Steuern verschieben,



kleine Messdiener lieben,



Anlagen versieben,



Amnestie den Dieben.



U-Bahnen bauen,



Stahlträger klauen,



Unis versauen,



Rentner verhauen.



Esel hofieren,



Beamte schmieren,



Gesundheit reformieren,



sich selbst nur sanieren.



Soziales versprechen,



Versprechen brechen,



die Menschen belügen,



den Wähler betrügen.



Wer Verbrechen nicht kennt,



ist nur dekadent.






Ausrufezeichen!





„Ich bin so einsam“, sagte die Arroganz.



„Das kann ich verstehen“, erwiderte die Vernunft.






Lieschen auf dem Balkon





Ich tret’ auf den Balkon hinaus,



betrachte die Radieschen,



und denk’ im Stillen noch daran,



wie schön war ’s doch mit Lieschen.



Ach, Lieschen, streichle meine Haut,



komm’ schnell zurück und liebe mich,



bevor das Jahr verändert sich,



und der Balkon wird umgebaut.






Frauen auch!





Ich sag’ es ohne Hinterlist,



die Dummheit nicht so männlich ist.



So manches Weib, ganz sonderbar,



doch bleibt es unbestritten wahr:



Es bietet die Gedanken feil –



wohl eher mit seinem Hinterteil.






Schadenfreude





Seh’ ich im hellen Sonnenschein



die Krampfadern an deinem Bein,



dann bin ich froh und amüsiert,



dass mir so was noch nicht passiert.






Harte Männer





Zugegeben, ich traf oft



Männer, die so gar nicht soft.



Hart im Job und bei Bilanzen,



unzufrieden meist im Ganzen.



Aber auch in dem Detail,



wer auch immer schuldig sei,



kannten keine Rücksicht sie,



selber waren sie es nie.



Bei den Frauen, interessant,



waren immer sie galant.



Ja ganz oft sogar beliebt,



dass es so was heut’ noch gibt?



Hätt’ doch können jeder sehen,



war nicht schwierig zu verstehen,



diese Machos sind komplex,



besser hat sie Frau als „Ex“.



Nun, ein Mann ist wohl ein Mann,



wenn er’s auch nicht besser kann.



Sieht nicht, dass er wäre reicher,



wär’ er nur ein wenig weicher.






Meiers Tod





Seit Wochen schon war Meiers Hans,



genau betrachtet, nicht mehr ganz.



Er ist, doch etwas mitgenommen,



ums Eck ins Krankenhaus gekommen.



Frau Ilse, die in langen Jahren



ihm oftmals übers Maul gefahren,



die hatte ihn dorthin gebracht



und ihn an seinem Bett bewacht.



Im Kopf war Hans noch ziemlich helle,



betätigte am Bett die Schelle.



Er klagte Weh und Ach und Leid



und sagte: „Geh’, es ist nun Zeit.“

 



Per Telefon rief er sodann,



die Lisbeth, seine Freundin, an.



Und oftmals, tief noch in der Nacht,



hat die ihn um den Schlaf gebracht.



Obwohl in Meiers langem Leben



viel Freud’ es hatte nicht gegeben,



ist er doch gestern früh am Morgen,



recht friedlich und geschwächt verstorben.

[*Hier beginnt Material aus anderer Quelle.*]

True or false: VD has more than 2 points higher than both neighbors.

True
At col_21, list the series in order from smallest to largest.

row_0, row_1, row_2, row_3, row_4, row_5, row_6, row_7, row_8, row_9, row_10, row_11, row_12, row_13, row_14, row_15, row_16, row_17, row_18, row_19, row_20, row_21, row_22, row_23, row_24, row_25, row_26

Trauergesang auf eine Gesellschaft





(zu Afghanistan)



Sie sagten uns, unsere Verantwortung sei größer geworden.



Sie meinten damit, ihre Bedeutung würde dann wachsen.



Wir waren dumm genug, ihnen zu glauben.



Wir fühlten uns sogar mit ihnen geschmeichelt.

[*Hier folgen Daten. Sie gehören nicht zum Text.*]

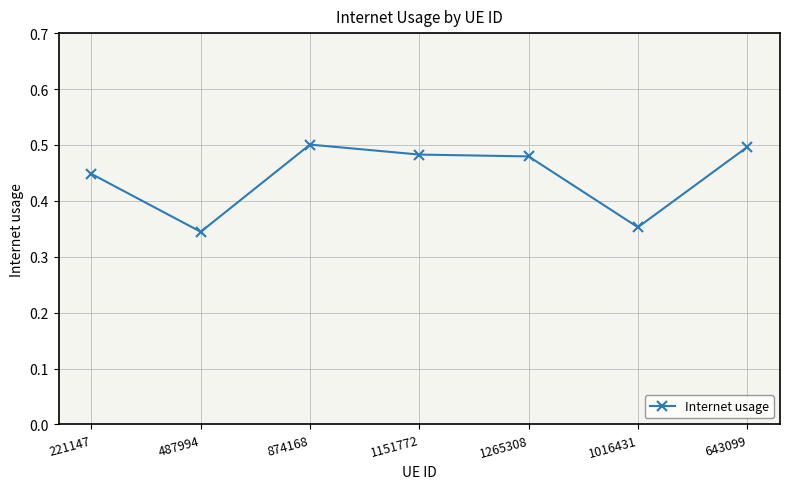

At which category does the data reach its first local peak?

874168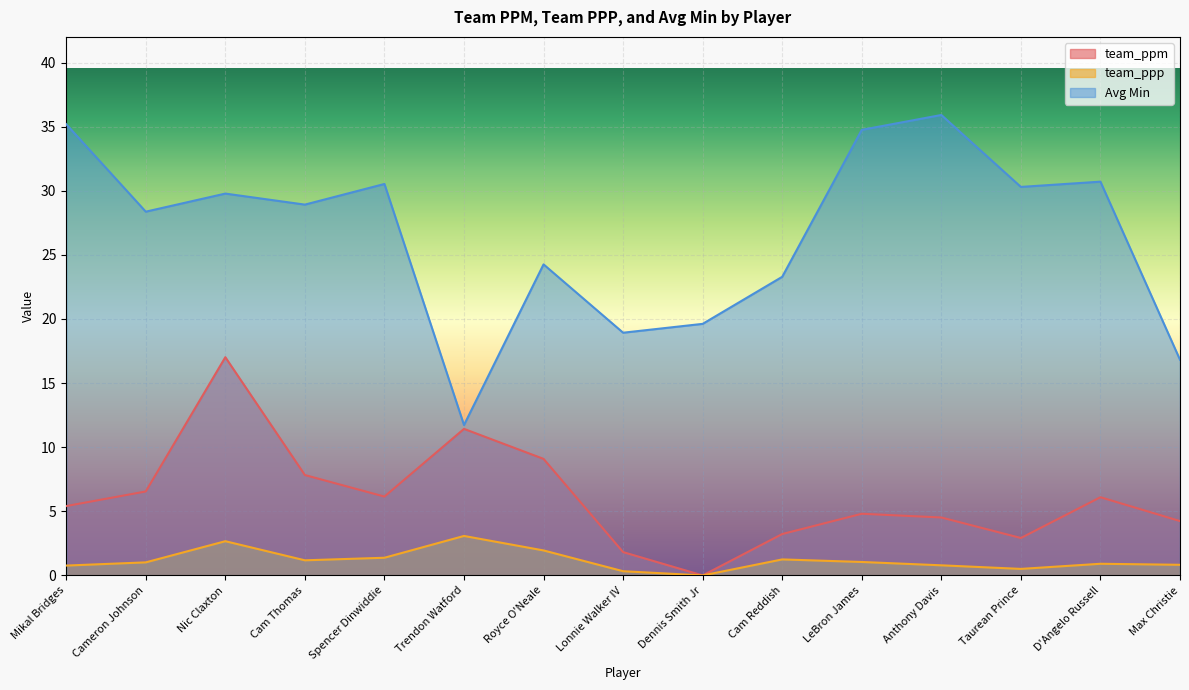

At which category does team_ppp reach its first local valley?

Cam Thomas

Sie gaben uns ein Ziel vor.



Den Frieden sollten wir in die Welt tragen,



die Welt würde gerade auf uns warten.



Wir zogen los, ohne zu fragen und ohne zu murren.

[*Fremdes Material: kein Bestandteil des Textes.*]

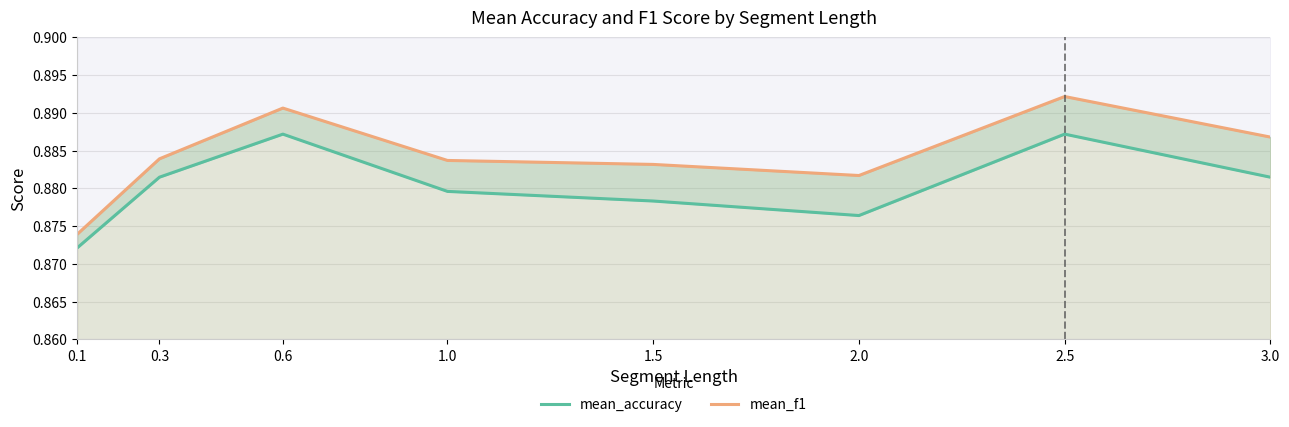

How many series are shown in this chart?

2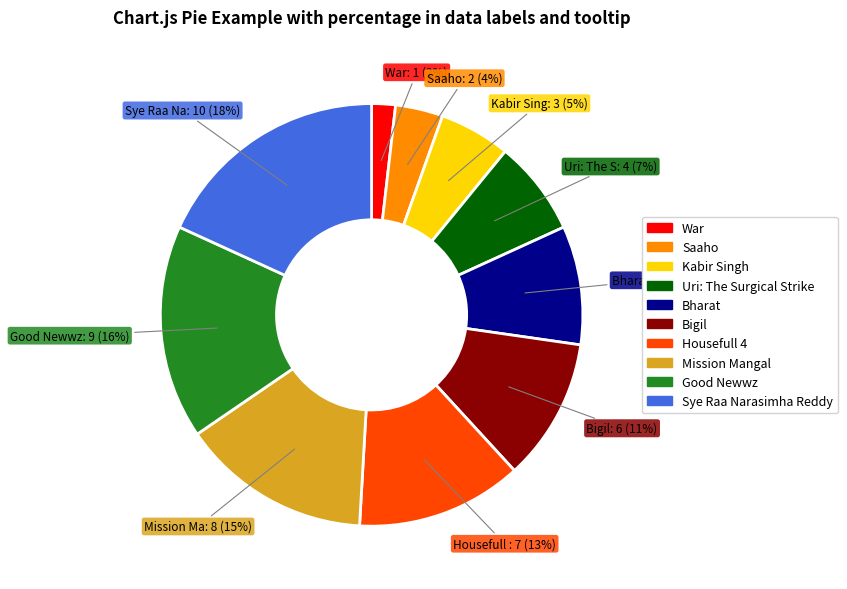

Approximately how many times larger is the value at Good Newwz compared to Sye Raa Narasimha Reddy?

0.9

Wir waren es ja nicht, die aufbrachen.



Und wenn wir es waren, dann gab es mehr Geld dafür und Karriere.



Wir wären aber keine Söldner, sagten sie.



Wir glaubten auch das und manche sogar an die Idee.



Es störte niemanden, dass wir nicht eingeladen waren.



Es war uns egal, dass wir nicht willkommen waren.



Wir hatten es nicht nötig zu fragen, ob unser Tun sinnvoll war.



Wir waren Missionare für den Frieden.



Vielleicht war der Friede erwünscht und herbeigesehnt.



Wir waren es nicht.



Der Krieg war immer schon schrecklich, der Tod der Kinder brutal.